Requirements and benefits of HDFS snapshots

You might want to consider the benefits and memory cost of using snapshots. Verify the requirements before you enable snapshots.

Requirements

You must have HDFS superuser privilege to enable or disable snapshot operations. Replication using snapshots requires that the target filesystem data being replicated is identical to the source data for a given snapshot. There must be no modification to the data on the target. Otherwise, the integrity of the snapshot cannot be guaranteed on the target and replication can fail in various ways.

Benefits

Snapshot-based replication helps you to avoid unnecessary copying of renamed files and directories. If a large directory is renamed on the source side, a regular DistCp update operation sees the renamed directory as a new one and copies the entire directory.

Generating copy lists during incremental synchronization is more efficient with snapshots than using a regular DistCp update, which can take a long time to scan the whole directory and detect identical files. And because snapshots are read-only point-in-time copies between the source and destination, modification of source files during replication is not an issue, as it can be using other replication methods.

A snapshot cannot be modified.
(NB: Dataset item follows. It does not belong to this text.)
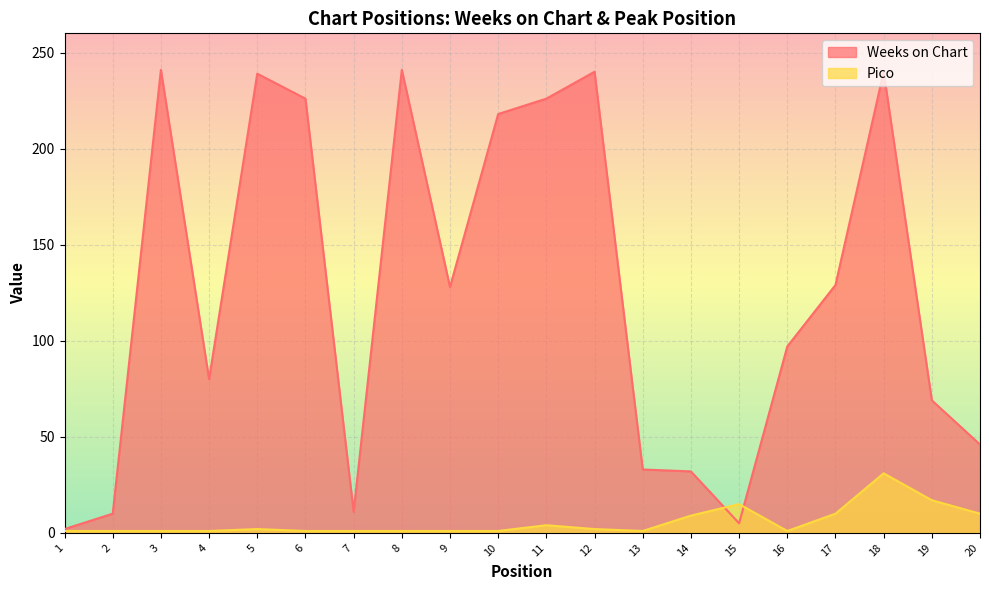

True or false: Weeks on Chart and Pico cross at least once.

True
This protects the data against accidental or intentional modification, which is helpful in governance.

Memory cost

There is a memory cost to enable and maintain snapshots. Tracking the modifications that are made relative to a snapshot increases the memory footprint on the NameNode and can therefore stress NameNode memory. Because of the additional memory requirements, snapshot replication is recommended for situations where you expect to do a lot of directory renaming, if the directory tree is very large, or if you expect changes to be made to source files while replication jobs run.